Kotlin allows to use any natural names for identifiers if they are in backticks and I think it is a reasonable compromise.
Thank’s for your response. So maybe instead of adding this feature directly in the language maybe it will be better to create some kind of plugin for an IDE that will transform the appearance of some identifiers like `pi` or `sqrt`.
With the latex completion for Atom I’m able to write this code (it’s executable).
typealias MFunction = (Double) -> Double
infix fun MFunction.`∘`(f: MFunction): MFunction = { x -> this(f(x))}
fun `√`(x: Double) = Math.sqrt(x)
val Double.`²` get() = Math.pow(this, 2.0)
val f: MFunction = { x -> `√`(x + (3 * x).`²`) }
val g: MFunction = { x -> 4 * x + 5 }
fun main(args: Array<String>) {
val h = g `∘` f
val π = 3.14
println(h(π))
}
I think with some improvements for readability it should be usable.
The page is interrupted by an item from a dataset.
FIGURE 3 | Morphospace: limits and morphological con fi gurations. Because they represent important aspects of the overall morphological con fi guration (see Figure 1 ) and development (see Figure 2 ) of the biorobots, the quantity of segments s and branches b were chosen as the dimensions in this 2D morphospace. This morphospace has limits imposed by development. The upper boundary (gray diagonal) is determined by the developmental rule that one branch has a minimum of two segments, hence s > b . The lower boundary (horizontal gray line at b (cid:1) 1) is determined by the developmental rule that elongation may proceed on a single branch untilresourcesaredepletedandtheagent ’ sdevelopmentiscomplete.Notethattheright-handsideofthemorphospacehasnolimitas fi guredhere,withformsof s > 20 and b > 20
How about something like @RenderAs("√") annotation, where IDE (I’m thinking about IntelliJ specifically) could replace the name of the identifier on call sites with specified text, similarly like it does for Android string resources (where the localized string is shown in grey instead of the R.string.something, but only until cursor is placed nearby)? Or something similar is done in Java with anonymous classes, where it renders them as lambdas (where applicable).
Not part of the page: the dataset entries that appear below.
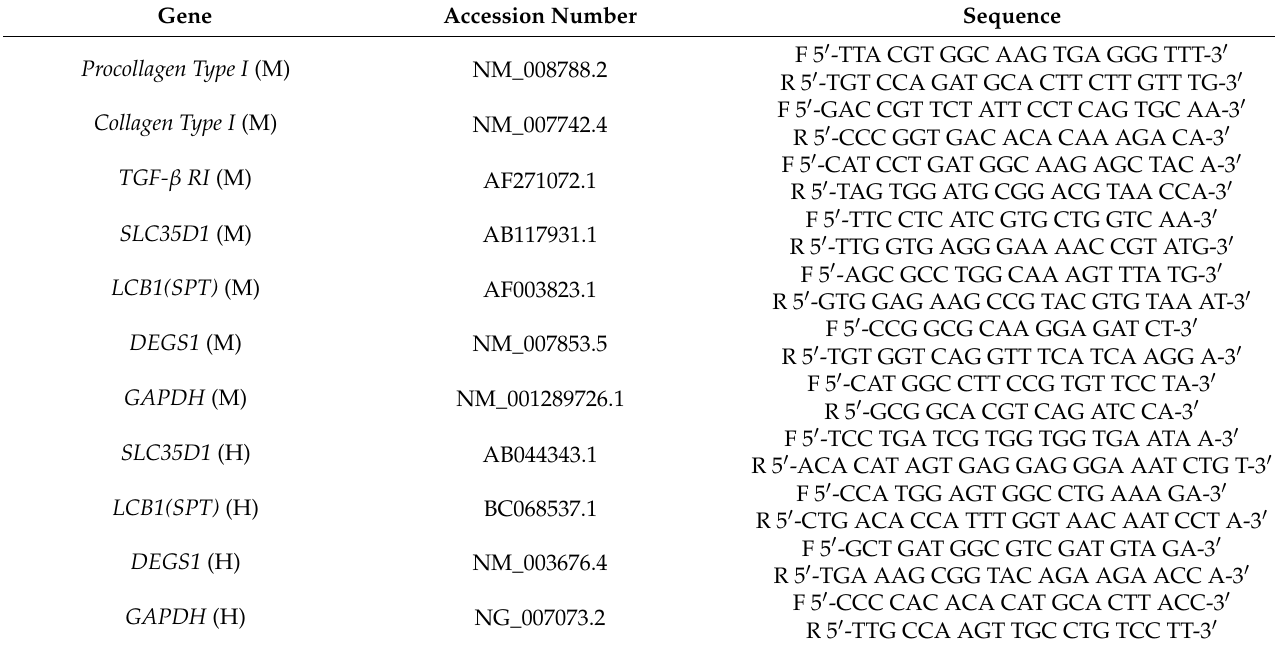
Table 1. Primer sets used for real-time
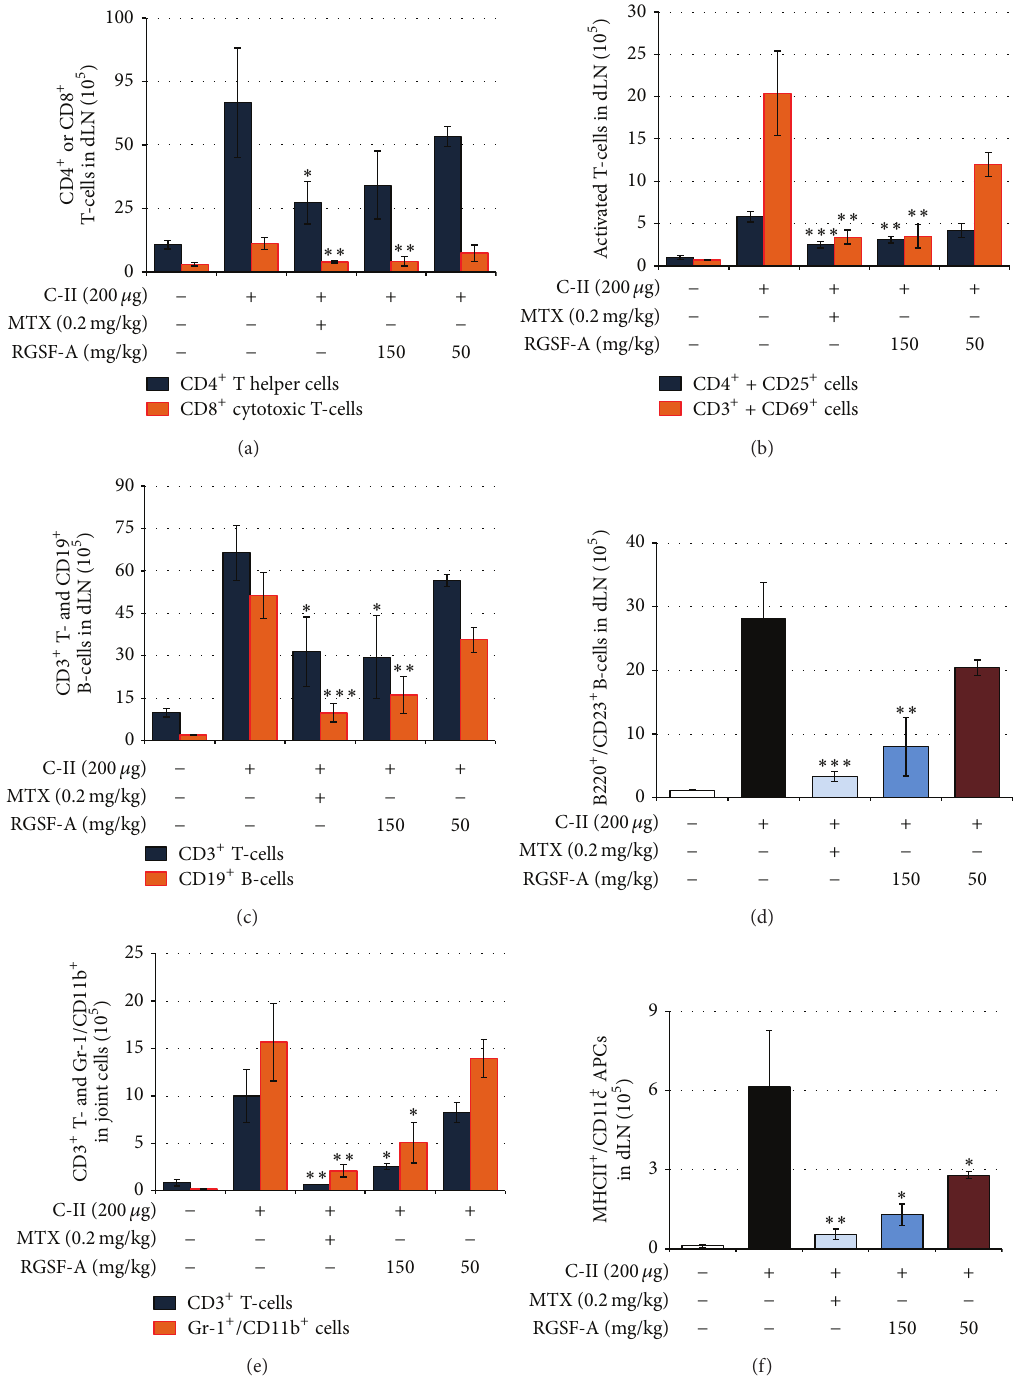
Figure 4: RGSF-A treatment affects CIA immune cell subpopulation activation and colocalization in dLN and joints of CIA mice. Flow cytometry was performed to detect cell surface molecules as indicated in the methods section. (a) CD4 + T helper (black bars) and CD8 + cytotoxic (gray bars) T-lymphocyte subpopulations are depicted. (b) Bar graphs show a relative subpopulation of CD4 + CD25 + double positive T lymphocyte CD4 T-cells (black bars) and CD3 + CD69 + double positive, early T lymphocyte activation marker (gray bars). (c) Relative colocalization of T-lymphocytes expressing CD3 + cell surface marker (black bars) and a subpopulation of B-lymphocytes with CD19 + cell surface markers (gray bars) were analyzed in mice treated with RGSF-A, MTX, or vehicle by flow cytometry. (d) CIA-stimulated B220 + CD23 + doublepositivecellsasmarkerofactiveB-lymphocytewereanalyzed.(e)T-lymphocytesexpressingCD3 + surfacemarkers(black bars) with neutrophils (gray bars) expressing Gr-1 + CD11b + surface markers infiltrated in the joints. (f) Antigen presenting cells expressing MHCII + CD11c + double positive cell surface marker (black bars) were analyzed as cellular infiltrates in dLN. ∗ 𝑃 < 0.05 , ∗∗ 𝑃 < 0.01 , and ∗∗∗ 𝑃 < 0.001 as compared with vehicle treatment; 𝑛 = 6 for each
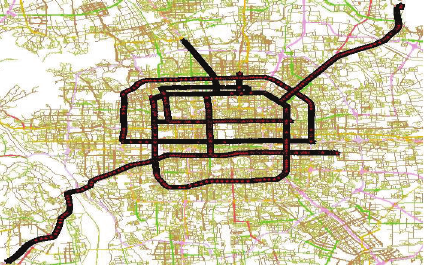
Figure 2: The test road network in Beijing. Table 1: The data sample sizes for different road types.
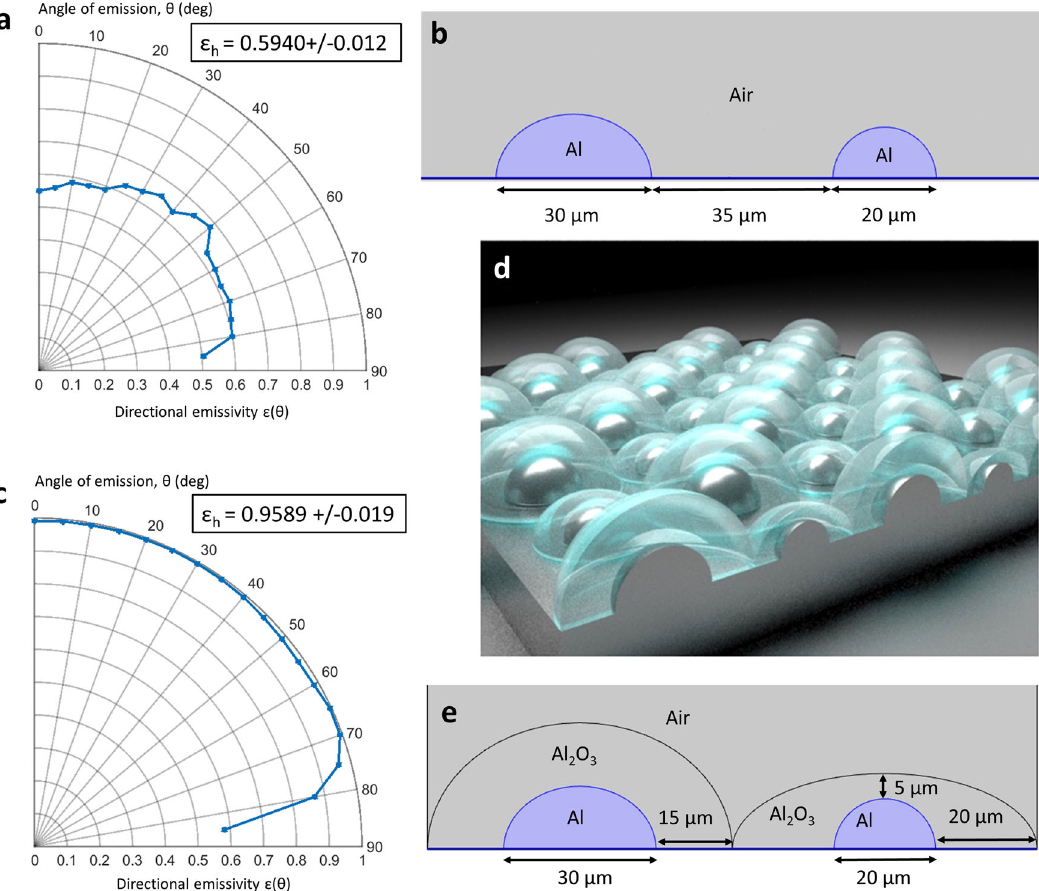
Fig. 5 Simulations of FLSP surfaces. a Simulations of directional and hemispherical emissivity for hemispherical mounds of aluminum with no oxide layer on top. c Simulations of directional and hemispherical emissivity for hemispherical mounds of aluminum with an oxide layer on top. d 3D schematic representing a periodic arrangement of the supercell used to calculate the results in c . b , e Dimensions of the supercell used in the simulations for the emissivity results shown in a and c , respectively. The presented simulations accurately agree with the obtained experimental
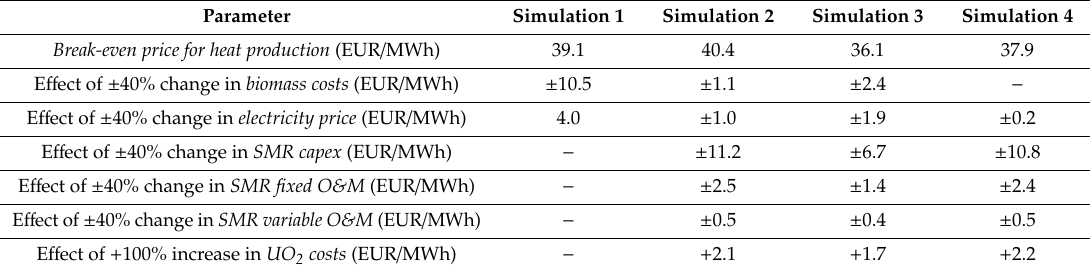
Table 6. Sensitivity of the heat production break-even prices to change in expenditures and the price of electricity.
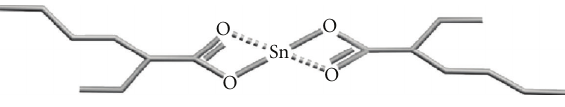
Figure 4: Tin (II)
It would be transparent, need no modifications of Kotlin itself, should be pretty easy to implement as a plugin to IntelliJ (not sure about other IDEs) and create almost no maintenance burden on anyone, as the code would be perfectly readable without any support for it.
Do you really think that √ has better readability when applied to the expression in brackets than sqrt?
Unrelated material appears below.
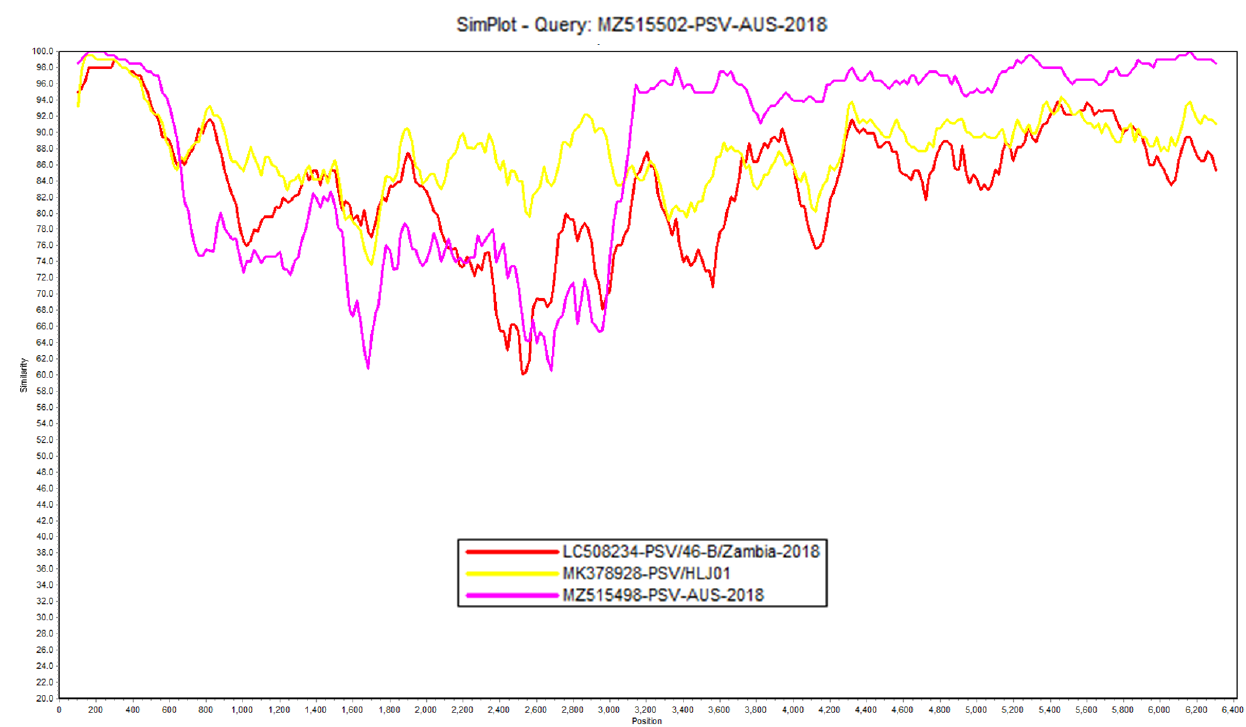
Figure 1. Similarity plot generated in SimPlot using the sequence MZ515502-PSV-AUS-2018 (Pig 46 Colon) as the query sequence against three other sequences using a 200 nucleotide sliding window at 20 nucleotide intervals and the F84 distance [64] model with the maximum likelihood method. Percentage identities at each analysis point were plotted on a line chart. For similarity plot analysis, the y -axis shows the percentage similarity between the reference sequences and the query sequence. Different colours are indexed for different reference sequences.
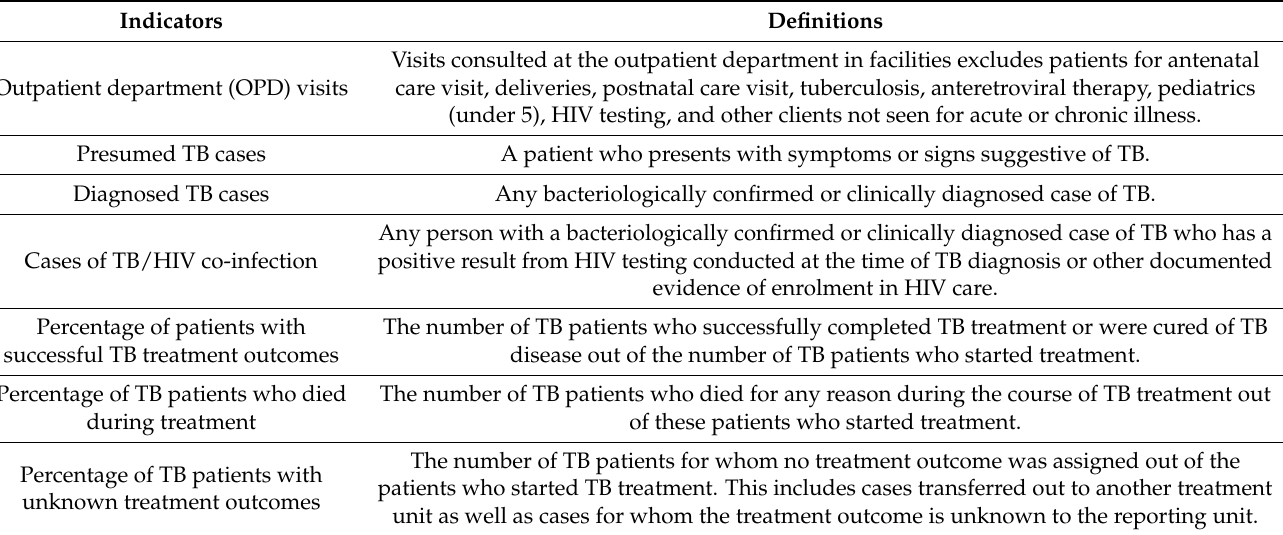
Table 1. Selected indicator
Personally, I think that kotlin is good for mathematics and scientific applications, it could even in some cases replace both python and julia, but mathematic symbols in code do not improve everything. If one has a expression engine like the one I recently written, one can create a rendering mechanism to represent it as, for example, HTML. But why would someone want it in the code?
I am not saying that I would use it, as I am pretty happy with plain old ascii identifiers (perhaps with some conservative operator overloading). But if someone really likes symbols in their code, I see that as a valid preference.
And if someone really wants to use symbols, I’d prefer the annotation based approach to
backticked unicode (which is hard to write and I find backticks in code really ugly),
special \backslash identifiers (which is another gotcha that will complicate the language (especially for begginers) and there will always be someone, who wants another symbol added) and to
allowing any unicode to all identifiers (the crazy amount of weird operators in Scala is one of the reasons why I left that language).
Another good benefit of annotation-based approach, is that it can be more self documenting. You could have Vector.crossProduct and Vector.scalarProduct both render to some arbitrary mathematical symbol, but still see what the real operation is just by hovering over the function call. And nobody would be forced to use it, as it would be only a setting in the IDE, without any style or preference controversy.